# Metin Parçası
Sergide yer alan eserler, “terroir” kavramını nasıl yansıtıyor? Sanatçıların bağbozumu sırasında ürettikleri eserlerde bölgenin ve coğrafyanın etkileri, doğa ve insan arasındaki ilişki nasıl izleniyor?
T.M.G: Terroir şarap üretiminde kullanılan, şarabın kendine özgü karakterini veren toprak, iklim ve çevre gibi faktörlerin birleşimi anlamına geliyor. Bağlara adım attığınız an sizi olağanüstü bir manzara karşılıyor deniz, dağlar ve yıl içinde renkten renge giren bereketli tarlalar. Gördüğüm bu manzaranın içinde hangi hikayeler saklı ve acaba gözden kaçıp unutulanları nasıl birlikte gün yüzüne nasıl çıkarıp, arşivleyebiliriz gibi sorular sormaya başladım. Nitekim, Celine de benzer bir istekle yola çıkmış.
Bu yüzden de serinin ilk sergisi mekânı sanatçıların geliştirdiği yöntemlerle keşfetmek üzerine kurgulandı. Rüzgârın esme yönü, ufuk çizgileri, kendiliğinden oluşan yükseltiler, insan işgaliyle araziyi terk etmiş hayvanları hatırlamak veya toprağı kazdığımızda altından çıkacak arkeoloji ile üstüne kurduğumuz yeni dünyaların şimdiki varlığını anlamlandırmak istedik. Aslında tek yaptığımız dikkatlice etrafı izlediğimizde ve biraz da dinlediğimizde hali hazırda gözümüzün önünde olanı sanatçıların yaratıcı bakışlarıyla yeniden canlandırmak oldu.

# Verilen Görev 1
Metin parçasında "Sergide yer alan" ile başlayıp "ilişki nasıl izleniyor?" ifadesine kadar, her iki uç da dahil olmak üzere, uzanan bölümü aynen yineleyin.

# Veri Kesiti
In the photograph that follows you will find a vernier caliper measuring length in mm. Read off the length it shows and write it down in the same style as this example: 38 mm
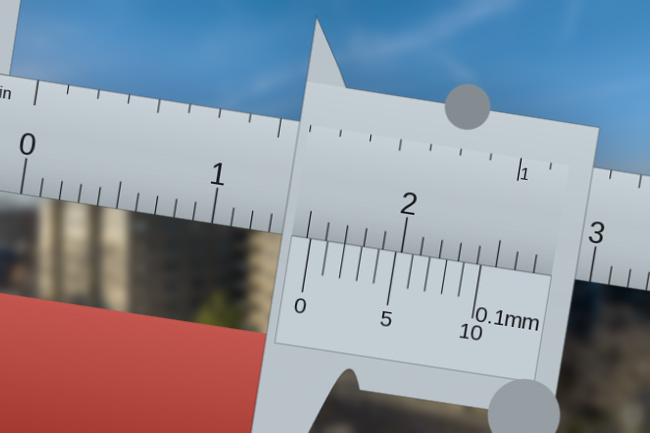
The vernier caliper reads 15.2 mm
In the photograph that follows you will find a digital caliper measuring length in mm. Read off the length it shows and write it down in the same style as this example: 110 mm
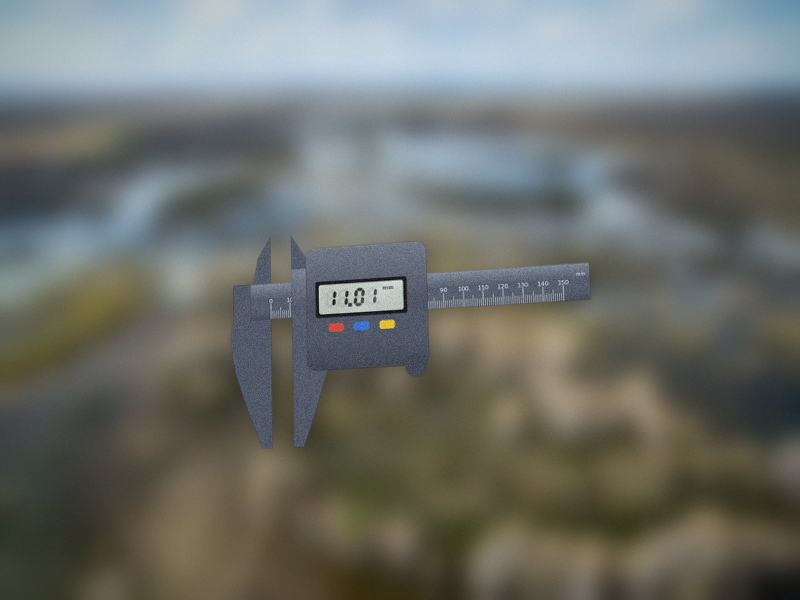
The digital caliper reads 11.01 mm
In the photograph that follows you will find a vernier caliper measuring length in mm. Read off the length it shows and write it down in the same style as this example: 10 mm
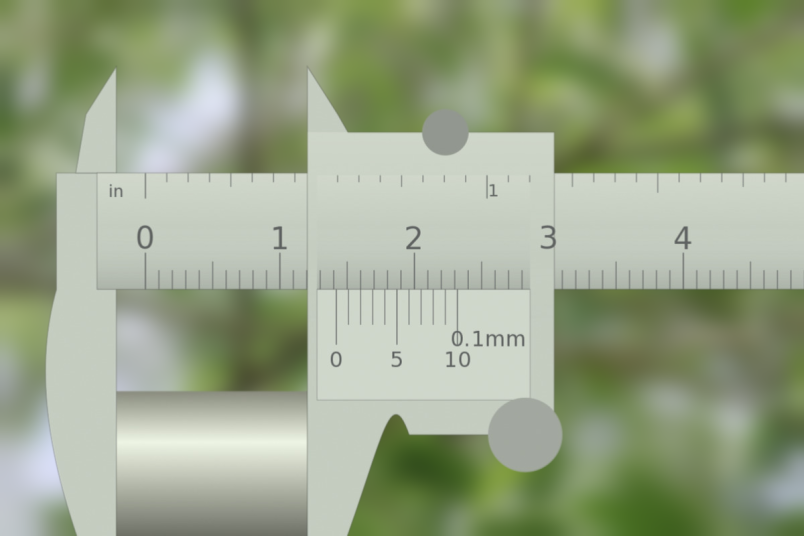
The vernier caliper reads 14.2 mm
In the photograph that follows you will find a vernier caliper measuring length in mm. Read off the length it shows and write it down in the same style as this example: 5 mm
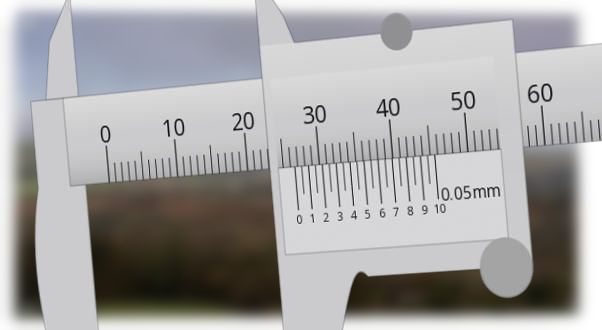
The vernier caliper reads 26.6 mm
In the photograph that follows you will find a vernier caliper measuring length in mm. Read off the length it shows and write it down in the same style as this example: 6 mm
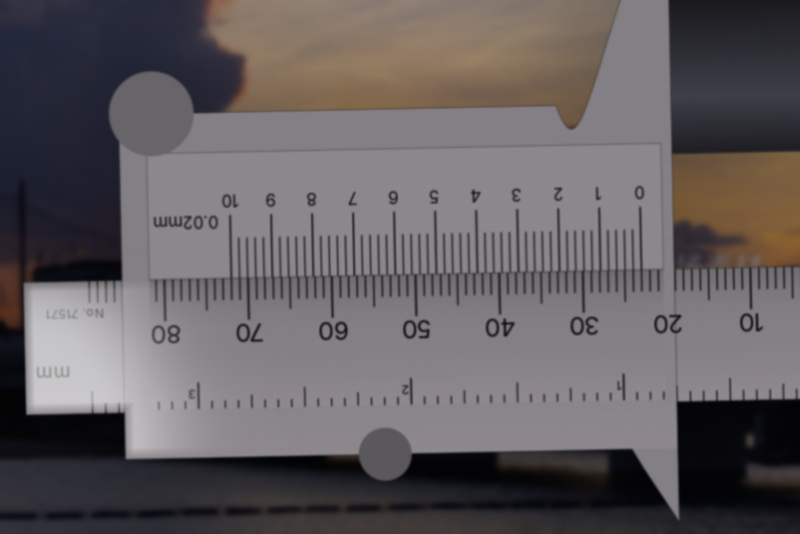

# Verilen Görev 2
Girdilerde "In the photograph that follows you will find a digital" ifadesinin geçtiği satırdan başlayıp girdilerin sonuna kadar uzanan satırları, ilk ve son satır dahil, "example" yerine "sample" koyarak güncelleyin ve geri kalan her şeyi değiştirmeden bırakın. Yalnızca bu satırları verin; resimleri yanıta almayın.

# Yanıt 1
Sergide yer alan eserler, “terroir” kavramını nasıl yansıtıyor? Sanatçıların bağbozumu sırasında ürettikleri eserlerde bölgenin ve coğrafyanın etkileri, doğa ve insan arasındaki ilişki nasıl izleniyor?

# Yanıt 2
In the photograph that follows you will find a digital caliper measuring length in mm. Read off the length it shows and write it down in the same style as this sample: 110 mm
The digital caliper reads 11.01 mm
In the photograph that follows you will find a vernier caliper measuring length in mm. Read off the length it shows and write it down in the same style as this sample: 10 mm
The vernier caliper reads 14.2 mm
In the photograph that follows you will find a vernier caliper measuring length in mm. Read off the length it shows and write it down in the same style as this sample: 5 mm
The vernier caliper reads 26.6 mm
In the photograph that follows you will find a vernier caliper measuring length in mm. Read off the length it shows and write it down in the same style as this sample: 6 mm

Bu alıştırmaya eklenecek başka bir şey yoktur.